>>
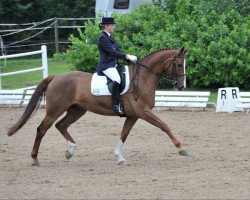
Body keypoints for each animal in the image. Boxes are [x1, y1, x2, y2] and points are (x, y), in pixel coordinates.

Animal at [7, 47, 188, 166]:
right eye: (179, 65)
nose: (182, 87)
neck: (143, 77)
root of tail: (55, 77)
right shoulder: (143, 112)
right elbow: (164, 126)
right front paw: (181, 148)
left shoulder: (133, 115)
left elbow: (124, 134)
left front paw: (119, 157)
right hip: (54, 110)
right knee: (42, 129)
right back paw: (35, 159)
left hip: (77, 110)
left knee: (61, 125)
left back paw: (70, 151)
<<
### [Task directions]
Transcribe all records verbatim and omit each image.

### [Problem solution]
Body keypoints for each animal in the image. Boxes are [x1, y1, x2, y2] and points are (x, y), in pixel coordinates.

Animal at [7, 47, 188, 166]:
right eye: (179, 65)
nose: (182, 87)
neck: (143, 77)
root of tail: (55, 77)
right shoulder: (143, 112)
right elbow: (164, 126)
right front paw: (181, 148)
left shoulder: (133, 115)
left elbow: (124, 134)
left front paw: (119, 157)
right hip: (54, 110)
right knee: (42, 129)
right back paw: (35, 159)
left hip: (77, 110)
left knee: (61, 125)
left back paw: (70, 151)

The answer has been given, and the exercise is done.